== AIM OF THE TASK ==
When you reach the line with "Новости науки, здоровь" in the data below, begin printing lines exactly, and stop once the line with "паркового дизайна" has been printed.

== SOURCE DATA ==
=-=-=-=-=

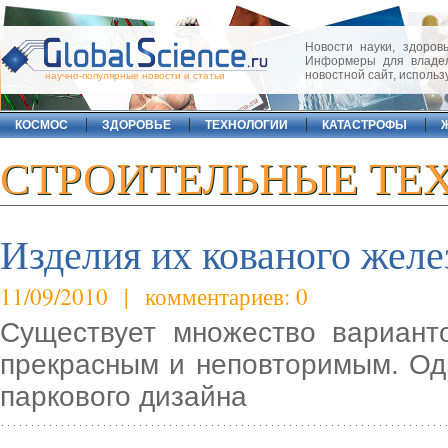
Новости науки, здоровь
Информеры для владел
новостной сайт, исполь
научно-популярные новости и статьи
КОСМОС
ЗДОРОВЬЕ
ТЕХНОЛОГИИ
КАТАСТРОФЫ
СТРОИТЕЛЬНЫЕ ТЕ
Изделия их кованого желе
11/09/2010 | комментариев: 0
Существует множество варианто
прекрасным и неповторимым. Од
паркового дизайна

=-=-=-=-=

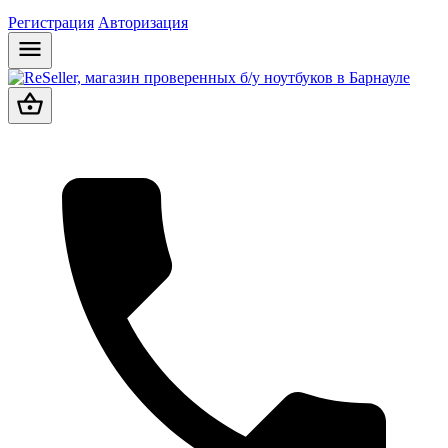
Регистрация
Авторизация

=-=-=-=-=

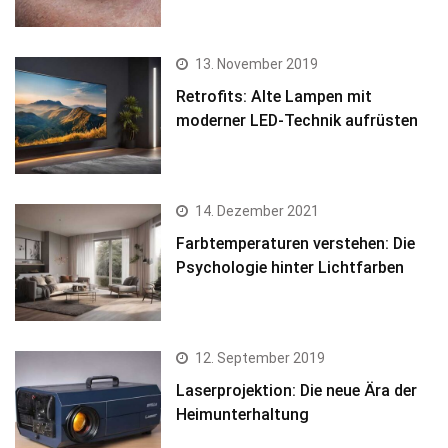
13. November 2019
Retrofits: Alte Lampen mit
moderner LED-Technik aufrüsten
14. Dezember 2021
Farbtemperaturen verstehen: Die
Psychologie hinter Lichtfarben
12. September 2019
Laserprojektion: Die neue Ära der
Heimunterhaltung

=-=-=-=-=

== YOUR RESPONSE ==
Новости науки, здоровь
Информеры для владел
новостной сайт, исполь
научно-популярные новости и статьи
КОСМОС
ЗДОРОВЬЕ
ТЕХНОЛОГИИ
КАТАСТРОФЫ
СТРОИТЕЛЬНЫЕ ТЕ
Изделия их кованого желе
11/09/2010 | комментариев: 0
Существует множество варианто
прекрасным и неповторимым. Од
паркового дизайна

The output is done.